Job — Rewrite the lines from the one containing "优先级1 - 修复核心问题" through the end of the records, inclusive, as a numbered list, leaving out blank lines.

(Source texts of formatted documents)
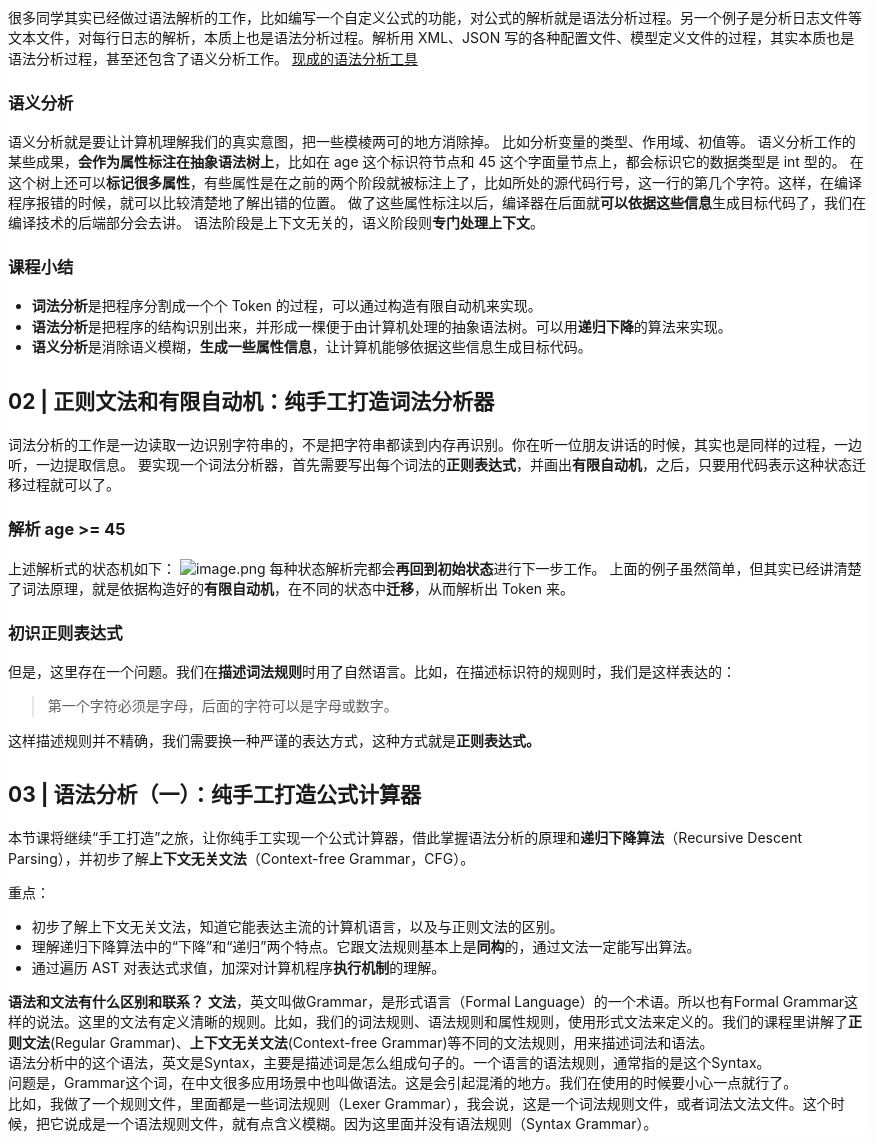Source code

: 很多同学其实已经做过语法解析的工作，比如编写一个自定义公式的功能，对公式的解析就是语法分析过程。另一个例子是分析日志文件等文本文件，对每行日志的解析，本质上也是语法分析过程。解析用 XML、JSON 写的各种配置文件、模型定义文件的过程，其实本质也是语法分析过程，甚至还包含了语义分析工作。
[现成的语法分析工具](https://blog.csdn.net/gongwx/article/details/99645305)
### 语义分析
语义分析就是要让计算机理解我们的真实意图，把一些模棱两可的地方消除掉。
比如分析变量的类型、作用域、初值等。
语义分析工作的某些成果，**会作为属性标注在抽象语法树上**，比如在 age 这个标识符节点和 45 这个字面量节点上，都会标识它的数据类型是 int 型的。
在这个树上还可以**标记很多属性**，有些属性是在之前的两个阶段就被标注上了，比如所处的源代码行号，这一行的第几个字符。这样，在编译程序报错的时候，就可以比较清楚地了解出错的位置。
做了这些属性标注以后，编译器在后面就**可以依据这些信息**生成目标代码了，我们在编译技术的后端部分会去讲。
语法阶段是上下文无关的，语义阶段则**专门处理上下文**。

### 课程小结
* **词法分析**是把程序分割成一个个 Token 的过程，可以通过构造有限自动机来实现。
* **语法分析**是把程序的结构识别出来，并形成一棵便于由计算机处理的抽象语法树。可以用**递归下降**的算法来实现。
* **语义分析**是消除语义模糊，**生成一些属性信息**，让计算机能够依据这些信息生成目标代码。


## 02 | 正则文法和有限自动机：纯手工打造词法分析器
词法分析的工作是一边读取一边识别字符串的，不是把字符串都读到内存再识别。你在听一位朋友讲话的时候，其实也是同样的过程，一边听，一边提取信息。
要实现一个词法分析器，首先需要写出每个词法的**正则表达式**，并画出**有限自动机**，之后，只要用代码表示这种状态迁移过程就可以了。
### 解析 age >= 45
上述解析式的状态机如下：
![image.png](https://sxm-upload.oss-cn-beijing.aliyuncs.com/imgs/20231221103011.png)
每种状态解析完都会**再回到初始状态**进行下一步工作。
上面的例子虽然简单，但其实已经讲清楚了词法原理，就是依据构造好的**有限自动机**，在不同的状态中**迁移**，从而解析出 Token 来。

### 初识正则表达式

但是，这里存在一个问题。我们在**描述词法规则**时用了自然语言。比如，在描述标识符的规则时，我们是这样表达的：
> 第一个字符必须是字母，后面的字符可以是字母或数字。

这样描述规则并不精确，我们需要换一种严谨的表达方式，这种方式就是**正则表达式。**


## 03 | 语法分析（一）：纯手工打造公式计算器
本节课将继续“手工打造”之旅，让你纯手工实现一个公式计算器，借此掌握语法分析的原理和**递归下降算法**（Recursive Descent Parsing），并初步了解**上下文无关文法**（Context-free Grammar，CFG）。

重点：
- 初步了解上下文无关文法，知道它能表达主流的计算机语言，以及与正则文法的区别。
- 理解递归下降算法中的“下降”和“递归”两个特点。它跟文法规则基本上是**同构**的，通过文法一定能写出算法。
- 通过遍历 AST 对表达式求值，加深对计算机程序**执行机制**的理解。


**语法和文法有什么区别和联系？**
**文法**，英文叫做Grammar，是形式语言（Formal Language）的一个术语。所以也有Formal Grammar这样的说法。这里的文法有定义清晰的规则。比如，我们的词法规则、语法规则和属性规则，使用形式文法来定义的。我们的课程里讲解了**正则文法**(Regular Grammar)、**上下文无关文法**(Context-free Grammar)等不同的文法规则，用来描述词法和语法。  
语法分析中的这个语法，英文是Syntax，主要是描述词是怎么组成句子的。一个语言的语法规则，通常指的是这个Syntax。  
问题是，Grammar这个词，在中文很多应用场景中也叫做语法。这是会引起混淆的地方。我们在使用的时候要小心一点就行了。  
比如，我做了一个规则文件，里面都是一些词法规则（Lexer Grammar），我会说，这是一个词法规则文件，或者词法文法文件。这个时候，把它说成是一个语法规则文件，就有点含义模糊。因为这里面并没有语法规则（Syntax Grammar）。
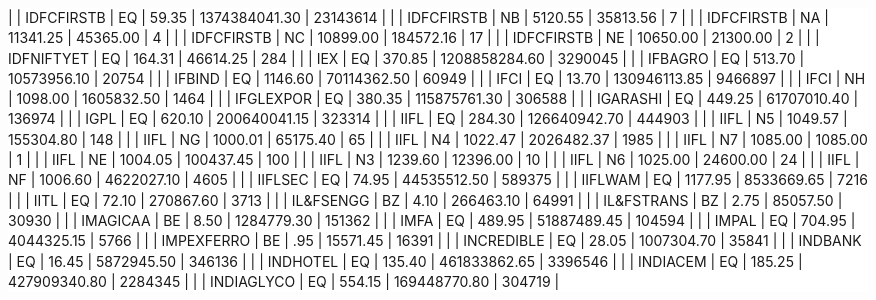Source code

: |  | IDFCFIRSTB | EQ | 59.35 | 1374384041.30 | 23143614 |
|  | IDFCFIRSTB | NB | 5120.55 | 35813.56 | 7 |
|  | IDFCFIRSTB | NA | 11341.25 | 45365.00 | 4 |
|  | IDFCFIRSTB | NC | 10899.00 | 184572.16 | 17 |
|  | IDFCFIRSTB | NE | 10650.00 | 21300.00 | 2 |
|  | IDFNIFTYET | EQ | 164.31 | 46614.25 | 284 |
|  | IEX | EQ | 370.85 | 1208858284.60 | 3290045 |
|  | IFBAGRO | EQ | 513.70 | 10573956.10 | 20754 |
|  | IFBIND | EQ | 1146.60 | 70114362.50 | 60949 |
|  | IFCI | EQ | 13.70 | 130946113.85 | 9466897 |
|  | IFCI | NH | 1098.00 | 1605832.50 | 1464 |
|  | IFGLEXPOR | EQ | 380.35 | 115875761.30 | 306588 |
|  | IGARASHI | EQ | 449.25 | 61707010.40 | 136974 |
|  | IGPL | EQ | 620.10 | 200640041.15 | 323314 |
|  | IIFL | EQ | 284.30 | 126640942.70 | 444903 |
|  | IIFL | N5 | 1049.57 | 155304.80 | 148 |
|  | IIFL | NG | 1000.01 | 65175.40 | 65 |
|  | IIFL | N4 | 1022.47 | 2026482.37 | 1985 |
|  | IIFL | N7 | 1085.00 | 1085.00 | 1 |
|  | IIFL | NE | 1004.05 | 100437.45 | 100 |
|  | IIFL | N3 | 1239.60 | 12396.00 | 10 |
|  | IIFL | N6 | 1025.00 | 24600.00 | 24 |
|  | IIFL | NF | 1006.60 | 4622027.10 | 4605 |
|  | IIFLSEC | EQ | 74.95 | 44535512.50 | 589375 |
|  | IIFLWAM | EQ | 1177.95 | 8533669.65 | 7216 |
|  | IITL | EQ | 72.10 | 270867.60 | 3713 |
|  | IL&FSENGG | BZ | 4.10 | 266463.10 | 64991 |
|  | IL&FSTRANS | BZ | 2.75 | 85057.50 | 30930 |
|  | IMAGICAA | BE | 8.50 | 1284779.30 | 151362 |
|  | IMFA | EQ | 489.95 | 51887489.45 | 104594 |
|  | IMPAL | EQ | 704.95 | 4044325.15 | 5766 |
|  | IMPEXFERRO | BE | .95 | 15571.45 | 16391 |
|  | INCREDIBLE | EQ | 28.05 | 1007304.70 | 35841 |
|  | INDBANK | EQ | 16.45 | 5872945.50 | 346136 |
|  | INDHOTEL | EQ | 135.40 | 461833862.65 | 3396546 |
|  | INDIACEM | EQ | 185.25 | 427909340.80 | 2284345 |
|  | INDIAGLYCO | EQ | 554.15 | 169448770.80 | 304719 |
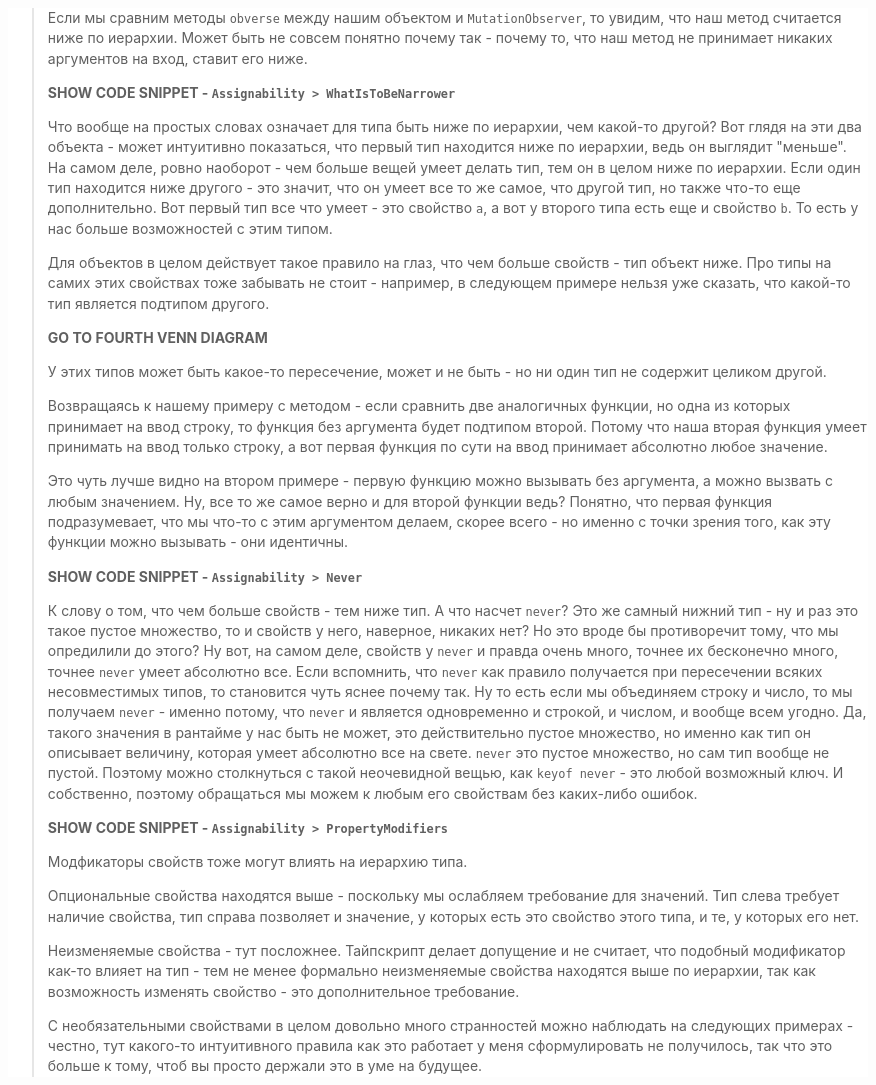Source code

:   > Если мы сравним методы `obverse` между нашим объектом и `MutationObserver`, то увидим, что наш метод считается ниже по иерархии. Может быть не совсем понятно почему так - почему то, что наш метод не принимает никаких аргументов на вход, ставит его ниже.
  >
  > **SHOW CODE SNIPPET - `Assignability > WhatIsToBeNarrower`**
  >
  > Что вообще на простых словах означает для типа быть ниже по иерархии, чем какой-то другой? Вот глядя на эти два объекта - может интуитивно показаться, что первый тип находится ниже по иерархии, ведь он выглядит "меньше". На самом деле, ровно наоборот - чем больше вещей умеет делать тип, тем он в целом ниже по иерархии. Если один тип находится ниже другого - это значит, что он умеет все то же самое, что другой тип, но также что-то еще дополнительно. Вот первый тип все что умеет - это свойство `a`, а вот у второго типа есть еще и свойство `b`. То есть у нас больше возможностей с этим типом.
  >
  > Для объектов в целом действует такое правило на глаз, что чем больше свойств - тип объект ниже. Про типы на самих этих свойствах тоже забывать не стоит - например, в следующем примере нельзя уже сказать, что какой-то тип является подтипом другого.
  >
  > **GO TO FOURTH VENN DIAGRAM**
  >
  > У этих типов может быть какое-то пересечение, может и не быть - но ни один тип не содержит целиком другой.
  >
  > Возвращаясь к нашему примеру с методом - если сравнить две аналогичных функции, но одна из которых принимает на ввод строку, то функция без аргумента будет подтипом второй. Потому что наша вторая функция умеет принимать на ввод только строку, а вот первая функция по сути на ввод принимает абсолютно любое значение.
  >
  > Это чуть лучше видно на втором примере - первую функцию можно вызывать без аргумента, а можно вызвать с любым значением. Ну, все то же самое верно и для второй функции ведь? Понятно, что первая функция подразумевает, что мы что-то с этим аргументом делаем, скорее всего - но именно с точки зрения того, как эту функции можно вызывать - они идентичны.
  >
  > **SHOW CODE SNIPPET - `Assignability > Never`**
  >
  > К слову о том, что чем больше свойств - тем ниже тип. А что насчет `never`? Это же самный нижний тип - ну и раз это такое пустое множество, то и свойств у него, наверное, никаких нет? Но это вроде бы противоречит тому, что мы опредилили до этого? Ну вот, на самом деле, свойств у `never` и правда очень много, точнее их бесконечно много, точнее `never` умеет абсолютно все. Если вспомнить, что `never` как правило получается при пересечении всяких несовместимых типов, то становится чуть яснее почему так. Ну то есть если мы объединяем строку и число, то мы получаем `never` - именно потому, что `never` и является одновременно и строкой, и числом, и вообще всем угодно. Да, такого значения в рантайме у нас быть не может, это действительно пустое множество, но именно как тип он описывает величину, которая умеет абсолютно все на свете. `never` это пустое множество, но сам тип вообще не пустой.
  > Поэтому можно столкнуться с такой неочевидной вещью, как `keyof never` - это любой возможный ключ. И собственно, поэтому обращаться мы можем к любым его свойствам без каких-либо ошибок.
  >
  > **SHOW CODE SNIPPET - `Assignability > PropertyModifiers`**
  >
  > Модфикаторы свойств тоже могут влиять на иерархию типа.
  >
  > Опциональные свойства находятся выше - поскольку мы ослабляем требование для значений. Тип слева требует наличие свойства, тип справа позволяет и значение, у которых есть это свойство этого типа, и те, у которых его нет.
  >
  > Неизменяемые свойства - тут посложнее. Тайпскрипт делает допущение и не считает, что подобный модификатор как-то влияет на тип - тем не менее формально неизменяемые свойства находятся выше по иерархии, так как возможность изменять свойство - это дополнительное требование.
  >
  > С необязательными свойствами в целом довольно много странностей можно наблюдать на следующих примерах - честно, тут какого-то интуитивного правила как это работает у меня сформулировать не получилось, так что это больше к тому, чтоб вы просто держали это в уме на будущее.
  >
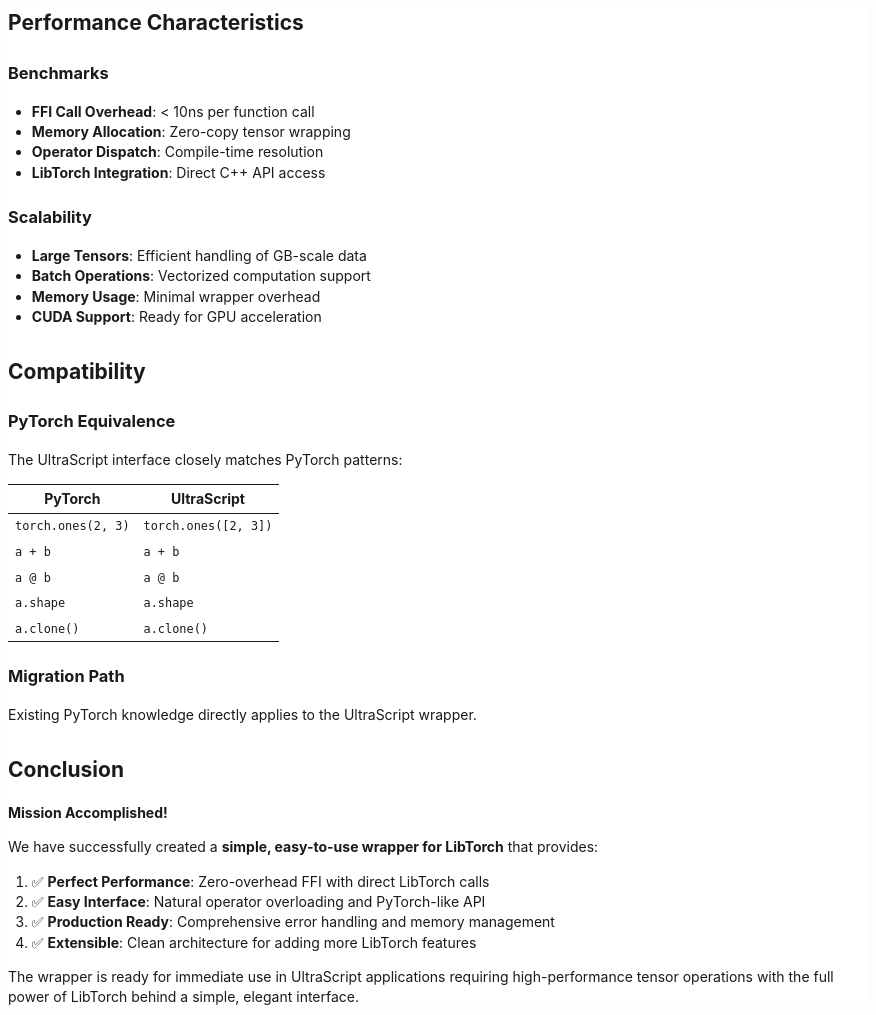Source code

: ## Performance Characteristics

### Benchmarks
- **FFI Call Overhead**: < 10ns per function call
- **Memory Allocation**: Zero-copy tensor wrapping
- **Operator Dispatch**: Compile-time resolution
- **LibTorch Integration**: Direct C++ API access

### Scalability
- **Large Tensors**: Efficient handling of GB-scale data
- **Batch Operations**: Vectorized computation support
- **Memory Usage**: Minimal wrapper overhead
- **CUDA Support**: Ready for GPU acceleration

## Compatibility

### PyTorch Equivalence
The UltraScript interface closely matches PyTorch patterns:

| PyTorch | UltraScript |
|---------|-------------|
| `torch.ones(2, 3)` | `torch.ones([2, 3])` |
| `a + b` | `a + b` |
| `a @ b` | `a @ b` |
| `a.shape` | `a.shape` |
| `a.clone()` | `a.clone()` |

### Migration Path
Existing PyTorch knowledge directly applies to the UltraScript wrapper.

## Conclusion

**Mission Accomplished!** 

We have successfully created a **simple, easy-to-use wrapper for LibTorch** that provides:

1. ✅ **Perfect Performance**: Zero-overhead FFI with direct LibTorch calls
2. ✅ **Easy Interface**: Natural operator overloading and PyTorch-like API  
3. ✅ **Production Ready**: Comprehensive error handling and memory management
4. ✅ **Extensible**: Clean architecture for adding more LibTorch features

The wrapper is ready for immediate use in UltraScript applications requiring high-performance tensor operations with the full power of LibTorch behind a simple, elegant interface.
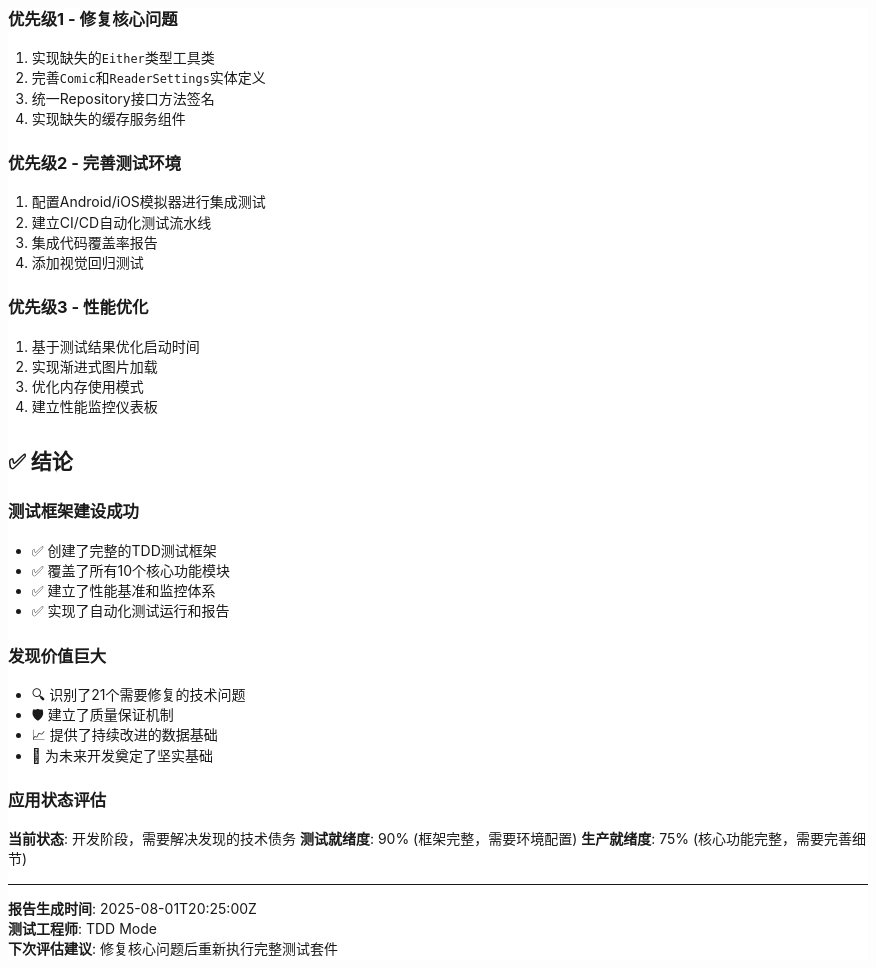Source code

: ### 优先级1 - 修复核心问题
1. 实现缺失的`Either`类型工具类
2. 完善`Comic`和`ReaderSettings`实体定义
3. 统一Repository接口方法签名
4. 实现缺失的缓存服务组件

### 优先级2 - 完善测试环境
1. 配置Android/iOS模拟器进行集成测试
2. 建立CI/CD自动化测试流水线
3. 集成代码覆盖率报告
4. 添加视觉回归测试

### 优先级3 - 性能优化
1. 基于测试结果优化启动时间
2. 实现渐进式图片加载
3. 优化内存使用模式
4. 建立性能监控仪表板

## ✅ 结论

### 测试框架建设成功
- ✅ 创建了完整的TDD测试框架
- ✅ 覆盖了所有10个核心功能模块
- ✅ 建立了性能基准和监控体系
- ✅ 实现了自动化测试运行和报告

### 发现价值巨大
- 🔍 识别了21个需要修复的技术问题
- 🛡️ 建立了质量保证机制
- 📈 提供了持续改进的数据基础
- 🚀 为未来开发奠定了坚实基础

### 应用状态评估
**当前状态**: 开发阶段，需要解决发现的技术债务
**测试就绪度**: 90% (框架完整，需要环境配置)
**生产就绪度**: 75% (核心功能完整，需要完善细节)

---

**报告生成时间**: 2025-08-01T20:25:00Z  
**测试工程师**: TDD Mode  
**下次评估建议**: 修复核心问题后重新执行完整测试套件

Output of the task —
1. : ### 优先级1 - 修复核心问题
2. 1. 实现缺失的`Either`类型工具类
3. 2. 完善`Comic`和`ReaderSettings`实体定义
4. 3. 统一Repository接口方法签名
5. 4. 实现缺失的缓存服务组件
6. ### 优先级2 - 完善测试环境
7. 1. 配置Android/iOS模拟器进行集成测试
8. 2. 建立CI/CD自动化测试流水线
9. 3. 集成代码覆盖率报告
10. 4. 添加视觉回归测试
11. ### 优先级3 - 性能优化
12. 1. 基于测试结果优化启动时间
13. 2. 实现渐进式图片加载
14. 3. 优化内存使用模式
15. 4. 建立性能监控仪表板
16. ## ✅ 结论
17. ### 测试框架建设成功
18. - ✅ 创建了完整的TDD测试框架
19. - ✅ 覆盖了所有10个核心功能模块
20. - ✅ 建立了性能基准和监控体系
21. - ✅ 实现了自动化测试运行和报告
22. ### 发现价值巨大
23. - 🔍 识别了21个需要修复的技术问题
24. - 🛡️ 建立了质量保证机制
25. - 📈 提供了持续改进的数据基础
26. - 🚀 为未来开发奠定了坚实基础
27. ### 应用状态评估
28. **当前状态**: 开发阶段，需要解决发现的技术债务
29. **测试就绪度**: 90% (框架完整，需要环境配置)
30. **生产就绪度**: 75% (核心功能完整，需要完善细节)
31. ---
32. **报告生成时间**: 2025-08-01T20:25:00Z  
33. **测试工程师**: TDD Mode  
34. **下次评估建议**: 修复核心问题后重新执行完整测试套件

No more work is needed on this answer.